Your goal
In the entries that follow, how many lines include "Illinois"? Give the number and nothing else.
↓↓↓
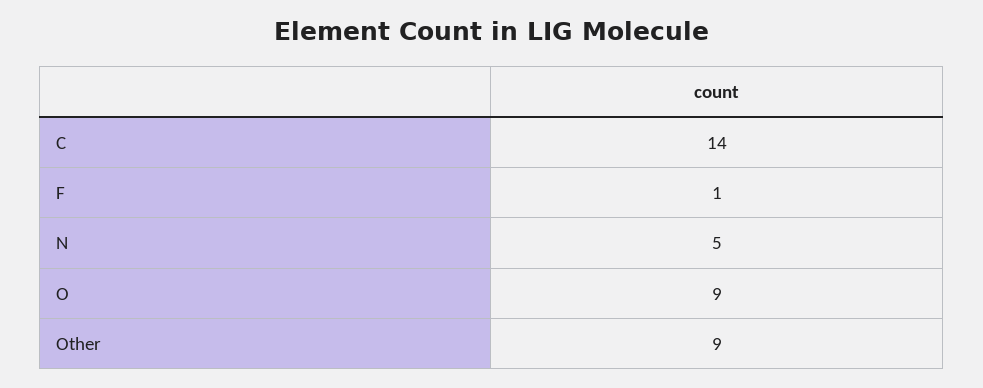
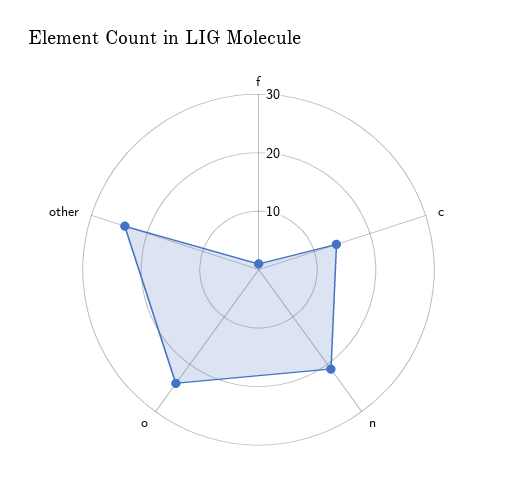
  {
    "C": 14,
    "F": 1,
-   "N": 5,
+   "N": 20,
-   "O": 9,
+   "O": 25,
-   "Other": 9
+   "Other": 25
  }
↑↑↑
↓↓↓
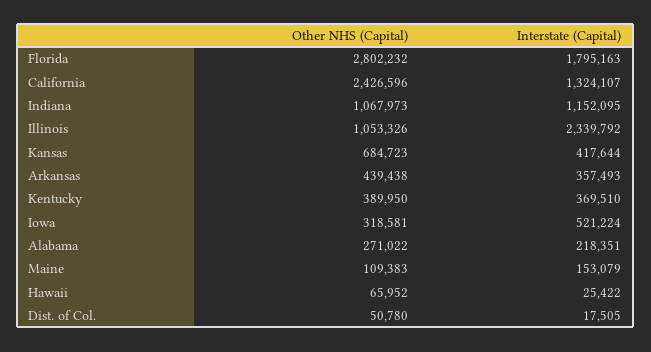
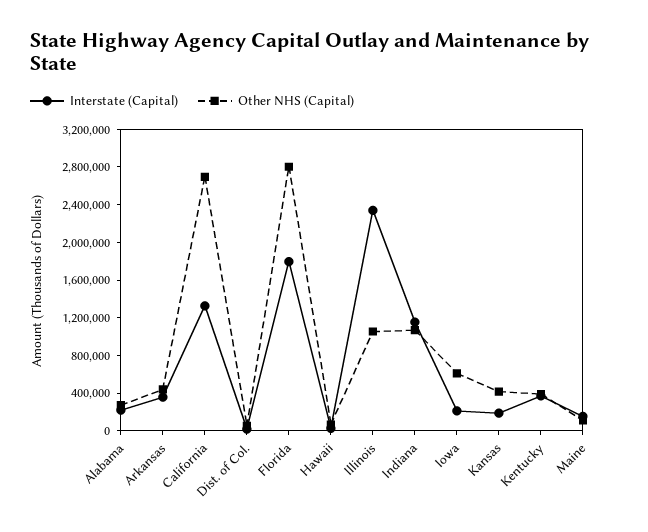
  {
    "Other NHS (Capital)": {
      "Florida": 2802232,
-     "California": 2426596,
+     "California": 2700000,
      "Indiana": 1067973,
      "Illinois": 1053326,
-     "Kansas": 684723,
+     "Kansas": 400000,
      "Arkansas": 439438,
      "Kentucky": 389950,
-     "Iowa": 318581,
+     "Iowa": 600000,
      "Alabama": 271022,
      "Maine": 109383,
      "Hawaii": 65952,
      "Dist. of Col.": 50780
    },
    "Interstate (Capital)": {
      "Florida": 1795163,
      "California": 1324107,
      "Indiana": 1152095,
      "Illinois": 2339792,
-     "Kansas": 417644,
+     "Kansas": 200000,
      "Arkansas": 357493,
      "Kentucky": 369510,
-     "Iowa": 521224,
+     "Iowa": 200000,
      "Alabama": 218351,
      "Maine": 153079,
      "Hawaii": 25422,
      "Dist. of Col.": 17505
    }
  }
↑↑↑
Exercise result
2